── RAW DATA ──
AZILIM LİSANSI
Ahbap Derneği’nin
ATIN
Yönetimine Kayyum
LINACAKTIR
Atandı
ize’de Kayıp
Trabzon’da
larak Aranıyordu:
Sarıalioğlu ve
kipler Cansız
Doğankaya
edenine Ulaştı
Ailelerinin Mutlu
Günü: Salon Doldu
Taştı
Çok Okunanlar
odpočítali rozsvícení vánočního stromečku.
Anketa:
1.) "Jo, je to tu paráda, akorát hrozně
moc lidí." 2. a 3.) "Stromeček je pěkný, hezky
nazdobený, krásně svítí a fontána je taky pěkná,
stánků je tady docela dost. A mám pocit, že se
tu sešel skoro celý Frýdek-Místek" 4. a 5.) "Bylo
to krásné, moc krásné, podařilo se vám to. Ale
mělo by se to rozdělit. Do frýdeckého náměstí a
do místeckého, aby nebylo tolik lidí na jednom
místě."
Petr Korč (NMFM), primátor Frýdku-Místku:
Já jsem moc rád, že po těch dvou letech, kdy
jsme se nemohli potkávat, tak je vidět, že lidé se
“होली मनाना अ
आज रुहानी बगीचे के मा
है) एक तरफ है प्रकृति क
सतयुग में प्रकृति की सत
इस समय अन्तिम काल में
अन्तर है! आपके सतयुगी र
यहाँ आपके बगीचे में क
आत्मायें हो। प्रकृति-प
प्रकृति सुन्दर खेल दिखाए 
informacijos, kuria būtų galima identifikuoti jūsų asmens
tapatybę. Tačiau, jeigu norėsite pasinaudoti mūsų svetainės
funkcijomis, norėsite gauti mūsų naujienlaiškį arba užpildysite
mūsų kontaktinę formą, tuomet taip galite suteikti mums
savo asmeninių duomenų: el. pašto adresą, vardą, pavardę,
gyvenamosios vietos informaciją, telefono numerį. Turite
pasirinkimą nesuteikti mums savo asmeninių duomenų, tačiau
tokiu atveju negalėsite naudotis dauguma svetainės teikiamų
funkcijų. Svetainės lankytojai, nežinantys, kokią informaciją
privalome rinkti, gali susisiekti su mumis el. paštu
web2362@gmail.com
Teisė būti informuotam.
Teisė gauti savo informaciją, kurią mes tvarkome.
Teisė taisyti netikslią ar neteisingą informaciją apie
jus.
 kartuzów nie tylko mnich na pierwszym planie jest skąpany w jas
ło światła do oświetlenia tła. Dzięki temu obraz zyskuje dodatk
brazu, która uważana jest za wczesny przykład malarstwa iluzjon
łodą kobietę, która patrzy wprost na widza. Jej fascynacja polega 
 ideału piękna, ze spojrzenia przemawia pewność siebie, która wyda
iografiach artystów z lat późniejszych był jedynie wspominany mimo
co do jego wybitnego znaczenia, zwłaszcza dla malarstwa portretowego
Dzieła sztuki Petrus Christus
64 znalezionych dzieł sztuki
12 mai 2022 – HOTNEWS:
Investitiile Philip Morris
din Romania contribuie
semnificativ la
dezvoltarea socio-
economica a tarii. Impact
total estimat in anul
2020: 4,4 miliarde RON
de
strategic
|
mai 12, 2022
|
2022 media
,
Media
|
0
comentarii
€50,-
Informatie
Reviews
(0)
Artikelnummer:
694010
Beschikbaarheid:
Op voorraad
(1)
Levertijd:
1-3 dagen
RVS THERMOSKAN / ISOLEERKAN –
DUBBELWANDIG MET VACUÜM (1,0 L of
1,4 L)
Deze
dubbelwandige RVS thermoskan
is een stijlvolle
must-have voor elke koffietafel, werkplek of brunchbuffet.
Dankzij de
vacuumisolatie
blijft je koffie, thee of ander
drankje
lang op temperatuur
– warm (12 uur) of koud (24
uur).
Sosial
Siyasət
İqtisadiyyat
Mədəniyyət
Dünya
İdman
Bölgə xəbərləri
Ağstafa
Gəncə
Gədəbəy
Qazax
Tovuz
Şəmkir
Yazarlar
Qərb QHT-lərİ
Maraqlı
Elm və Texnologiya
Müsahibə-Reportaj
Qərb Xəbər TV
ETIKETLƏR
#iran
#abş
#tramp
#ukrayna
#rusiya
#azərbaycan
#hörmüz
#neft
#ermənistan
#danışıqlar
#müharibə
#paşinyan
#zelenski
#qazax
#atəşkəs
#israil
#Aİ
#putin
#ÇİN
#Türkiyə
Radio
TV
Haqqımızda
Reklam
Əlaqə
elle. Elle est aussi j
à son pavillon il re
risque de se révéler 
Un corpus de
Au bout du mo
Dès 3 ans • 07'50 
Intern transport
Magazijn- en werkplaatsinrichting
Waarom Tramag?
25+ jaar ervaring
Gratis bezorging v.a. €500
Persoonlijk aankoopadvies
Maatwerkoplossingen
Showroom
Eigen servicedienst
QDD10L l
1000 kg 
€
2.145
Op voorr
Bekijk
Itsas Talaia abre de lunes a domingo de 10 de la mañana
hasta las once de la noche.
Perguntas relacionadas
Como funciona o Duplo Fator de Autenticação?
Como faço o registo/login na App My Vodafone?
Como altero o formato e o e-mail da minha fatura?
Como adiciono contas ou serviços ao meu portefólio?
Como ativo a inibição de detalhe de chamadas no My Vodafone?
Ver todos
───
## PROBLEM DETAILS
Extract every line from the rows above that contains the string "asmeninių", matching case exactly.

## TASK RESPONSE
savo asmeninių duomenų: el. pašto adresą, vardą, pavardę,
pasirinkimą nesuteikti mums savo asmeninių duomenų, tačiau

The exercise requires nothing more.